В “Прометее прикованном” Эсхил особенно широко пользуется приемом контраста. Черты непреклонного характера Прометея еще резче обозначаются из сопоставления с женственной мягкостью до конца ему верных Океанид, с трусливой философией покорного благополучия, декларируемой их родителем, с пугливостью и загнанностью жертвы Зевса Ио, с рабским выслуживанием перед громовержцем его вестника — Гермеса, с деспотической жестокостью и враждебностью к человечеству самого властителя Олимпа (хотя на сцене Зевс как действующее лицо не выступает).
Такие качества Зевса совершенно не согласуются с его возвышенным образом во всех прочих трагедиях Эсхила, где он является воплощением миропорядка, заступником молящих о защите, блюстителем справедливости.
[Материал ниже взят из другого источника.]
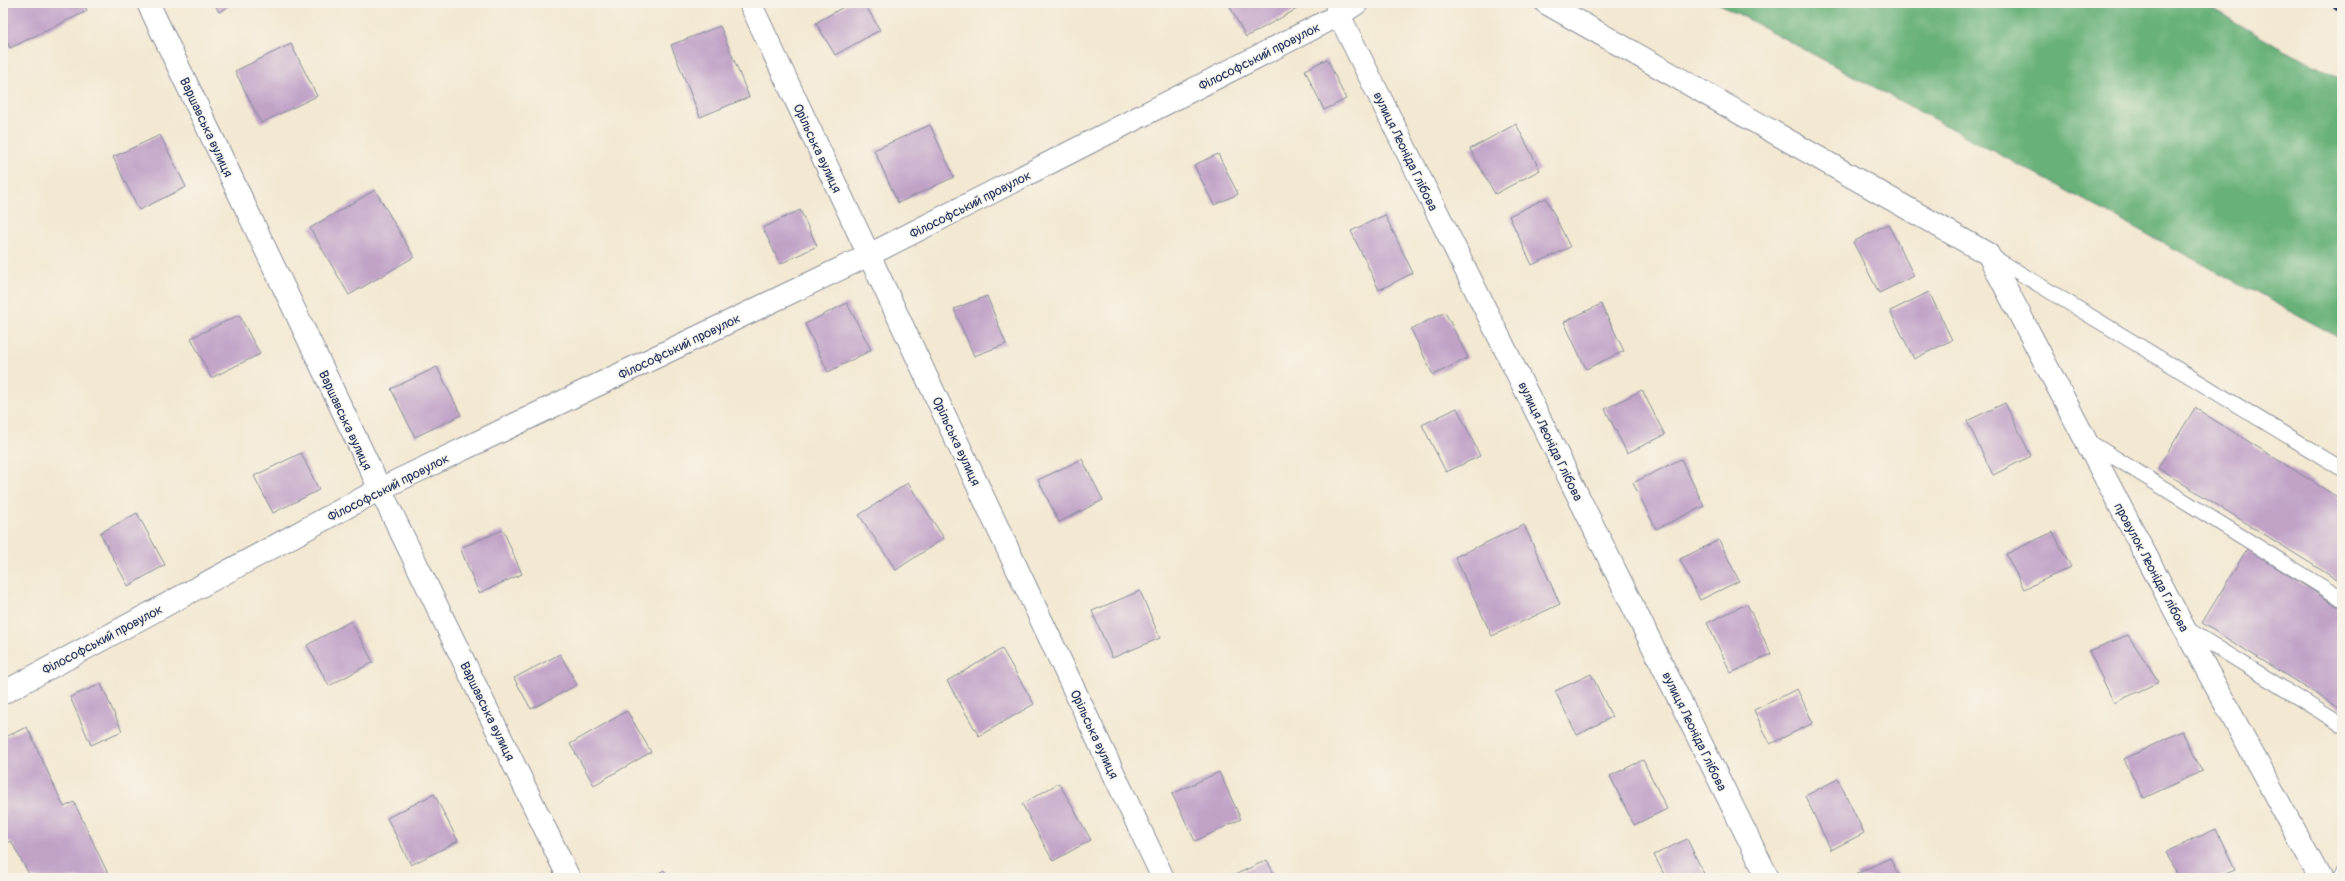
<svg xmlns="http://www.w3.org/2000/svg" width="2345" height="881" font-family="Pangolin,sans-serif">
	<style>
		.forest { fill: #68b178; stroke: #42706b }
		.building { fill: #c0a2c7 }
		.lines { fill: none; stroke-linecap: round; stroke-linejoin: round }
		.service-casing { stroke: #878c98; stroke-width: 16 }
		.minor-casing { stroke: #878c98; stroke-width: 24 }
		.service { stroke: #fff; stroke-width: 14 }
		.minor { stroke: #fff; stroke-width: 22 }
		.rail { stroke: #1b2f5e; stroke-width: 3; stroke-dasharray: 6 3; stroke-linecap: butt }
		.labels { text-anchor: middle; stroke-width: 3; stroke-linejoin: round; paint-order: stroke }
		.street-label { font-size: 13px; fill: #1b2f5e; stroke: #f7f3e8 }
	</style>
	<rect width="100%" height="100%" fill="#f7f3e8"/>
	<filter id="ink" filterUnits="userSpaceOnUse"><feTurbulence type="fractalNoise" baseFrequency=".025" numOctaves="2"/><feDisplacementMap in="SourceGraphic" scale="8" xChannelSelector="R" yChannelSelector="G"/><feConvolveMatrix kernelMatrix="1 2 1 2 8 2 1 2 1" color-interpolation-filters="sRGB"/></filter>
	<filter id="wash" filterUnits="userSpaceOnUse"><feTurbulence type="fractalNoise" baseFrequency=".012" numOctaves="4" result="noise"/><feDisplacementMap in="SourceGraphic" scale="16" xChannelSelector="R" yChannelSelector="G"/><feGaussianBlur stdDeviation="0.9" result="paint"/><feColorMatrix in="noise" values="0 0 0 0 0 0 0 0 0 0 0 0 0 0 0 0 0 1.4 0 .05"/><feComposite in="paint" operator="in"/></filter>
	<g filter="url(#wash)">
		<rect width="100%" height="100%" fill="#f3e8d1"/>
		<polygon class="forest" points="1718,3 2203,3 2278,47 2342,80 2342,339"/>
		<g id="blocks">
			<g class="building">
				<polygon points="3,3 84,3 87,11 10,48 3,33"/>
				<polygon points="214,3 235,3 219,12"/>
				<polygon points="850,3 864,3 880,30 835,55 816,23"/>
				<polygon points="1228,3 1294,3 1297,9 1246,37"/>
				<polygon points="720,26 749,97 700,117 671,45"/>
				<polygon points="291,44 317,96 261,123 235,71"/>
				<polygon points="1327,59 1346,99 1324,110 1305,70"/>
				<polygon points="1516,124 1540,170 1495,194 1470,149"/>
				<polygon points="930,125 954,177 898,203 874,150"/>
				<polygon points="160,135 186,187 139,210 113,157"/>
				<polygon points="1218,154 1238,194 1214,205 1194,165"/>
				<polygon points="375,190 414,257 349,295 310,228"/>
				<polygon points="1546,198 1570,247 1532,265 1509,216"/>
				<polygon points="800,210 817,246 780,264 763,228"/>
				<polygon points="1385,215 1413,273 1379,290 1351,231"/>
				<polygon points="1888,224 1914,276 1879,293 1853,242"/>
				<polygon points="1929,292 1952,340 1914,359 1890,311"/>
				<polygon points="987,296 1006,344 974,356 954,309"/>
				<polygon points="847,303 871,350 828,372 805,324"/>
				<polygon points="1601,304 1624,351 1586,369 1564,322"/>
				<polygon points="1445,312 1468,358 1433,375 1411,329"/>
				<polygon points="239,315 260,354 211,378 191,338"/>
				<polygon points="437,367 461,415 415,437 391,389"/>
				<polygon points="1642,390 1665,435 1627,453 1605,409"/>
				<polygon points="2005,403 2031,456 1993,475 1967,421"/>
				<polygon points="1457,408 1480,456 1446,472 1422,425"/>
				<polygon points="2195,408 2342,500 2342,583 2158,468"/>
				<polygon points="301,453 319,490 273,513 254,476"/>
				<polygon points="1082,459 1103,500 1059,522 1038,480"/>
				<polygon points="1681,459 1704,506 1656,529 1633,483"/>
				<polygon points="908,483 944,538 896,570 859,515"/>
				<polygon points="137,513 165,565 128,586 100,533"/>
				<polygon points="1524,525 1560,604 1492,636 1455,557"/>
				<polygon points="503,530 522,574 479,593 460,548"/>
				<polygon points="2053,532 2071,567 2024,589 2006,554"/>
				<polygon points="1719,540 1739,581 1700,600 1680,559"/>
				<polygon points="2247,549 2342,609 2342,710 2202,623"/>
				<polygon points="1140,591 1160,638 1112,658 1092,611"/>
				<polygon points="1747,604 1771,654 1731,673 1707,623"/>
				<polygon points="351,621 373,662 329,686 307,645"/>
				<polygon points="2128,635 2159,682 2114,703 2089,651"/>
				<polygon points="1002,649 1034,704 979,736 947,681"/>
				<polygon points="560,654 577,685 531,709 514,678"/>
				<polygon points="1591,674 1612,717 1577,735 1555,691"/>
				<polygon points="101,684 122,731 91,745 70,697"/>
				<polygon points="1797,689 1813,723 1770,744 1754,710"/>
				<polygon points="627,711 651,752 594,785 570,744"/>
				<polygon points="27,727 64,807 74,802 110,878 31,878 11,841 3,845 3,738"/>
				<polygon points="2182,731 2202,771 2144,798 2124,759"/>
				<polygon points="1643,760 1667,809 1634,825 1610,776"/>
				<polygon points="1219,772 1241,819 1195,841 1172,794"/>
				<polygon points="1838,779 1864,833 1831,850 1805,796"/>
				<polygon points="1059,783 1091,840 1053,861 1022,804"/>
				<polygon points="434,794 458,841 411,865 387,818"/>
				<polygon points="2216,829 2235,870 2216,878 2178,878 2166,852"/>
				<polygon points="1687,839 1706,878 1666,878 1654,855"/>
				<polygon points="1890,858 1900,878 1858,878 1856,874"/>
				<polygon points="1267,860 1276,878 1228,878"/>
				<polygon points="664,870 668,878 650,878"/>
			</g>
		</g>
	</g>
	<g filter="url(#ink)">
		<use href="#blocks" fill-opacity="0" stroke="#878c98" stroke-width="1"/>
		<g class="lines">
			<defs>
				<g id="service">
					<polyline points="1990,255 2342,469"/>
					<polyline points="2088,441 2342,599"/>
					<polyline points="2186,628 2342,725"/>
					<polyline points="2339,878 2342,872"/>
				</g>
				<g id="minor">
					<polyline points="148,3 380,489 569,878"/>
					<polyline points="750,3 1163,878"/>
					<polyline points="1336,3 1339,15 1768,878"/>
					<polyline points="1546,3 1988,254 2183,626 2320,878"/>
					<polyline points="3,693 380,489 869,255 1339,15 1357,3"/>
				</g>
			</defs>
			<use href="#service" class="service-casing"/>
			<use href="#minor" class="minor-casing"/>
			<use href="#service" class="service"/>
			<use href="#minor" class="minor"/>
			<polyline class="rail" points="2326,3 2342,12"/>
		</g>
	</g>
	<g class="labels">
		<g class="street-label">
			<text transform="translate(1259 56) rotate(-27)" y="5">Філософський провулок</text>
			<text transform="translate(207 127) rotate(65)" y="5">Варшавська вулиця</text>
			<text transform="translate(818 148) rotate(65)" y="5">Орільська вулиця</text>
			<text transform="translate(1406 151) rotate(64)" y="5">вулиця Леоніда Глібова</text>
			<text transform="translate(970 204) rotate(-27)" y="5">Філософський провулок</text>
			<text transform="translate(679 346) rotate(-26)" y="5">Філософський провулок</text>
			<text transform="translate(346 420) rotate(65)" y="5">Варшавська вулиця</text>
			<text transform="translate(957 441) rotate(65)" y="5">Орільська вулиця</text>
			<text transform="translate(1551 441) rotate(64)" y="5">вулиця Леоніда Глібова</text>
			<text transform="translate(388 487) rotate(-27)" y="5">Філософський провулок</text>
			<text transform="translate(2152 567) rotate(62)" y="5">провулок Леоніда Глібова</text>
			<text transform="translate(102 639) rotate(-28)" y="5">Філософський провулок</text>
			<text transform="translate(488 711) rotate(64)" y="5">Варшавська вулиця</text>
			<text transform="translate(1695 731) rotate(64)" y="5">вулиця Леоніда Глібова</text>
			<text transform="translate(1095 734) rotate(65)" y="5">Орільська вулиця</text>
		</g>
	</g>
	<rect width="2345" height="881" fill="none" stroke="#f7f3e8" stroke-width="16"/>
</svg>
Возможно, что в недошедших частях трилогии характеристика Зевса, данная в “Прометее прикованном”, меняется или даже снимается. Из их незначительных отрывков это изменение можно себе представить крайне смутно. Столь же трудно себе представить, как дальше снимается гордое богоборчество титана и как происходит его предполагаемое примирение с Кронидом. Возможно, что в “Прометее освобожденном” орел, терзающий печень прикованного титана, пронзен стрелой потомка Ио Геракла и что Прометей, открыв тайну смягченному Зевсу, раскован по его велению. Восторжествовала божественная справедливость, Дике, и в “Прометее огненосном” титан, пострадавший за искру, спасенную для людей в полом тростнике, возвеличен установлением в его честь культа и праздника священного пламени с факельным бегом. Но независимо от вероятности того или иного варианта такой гипотезы, объективный смысл великого образа, созданного Эсхилом, определился навеки. Прометей стал бессмертным символом человечества, освобождающегося от своего бессилия перед тайнами природы, символом всеоткрывающего познания, всепостигающей мысли, культуры и цивилизации, символом одоления всех богов, небесных и земных, — для блага, для счастья людей. И таким он вошел в посвященные ему произведения Гете, Байрона, Шелли, и поэму “Кавказ” Шевченко и в произведения других мировых поэтов.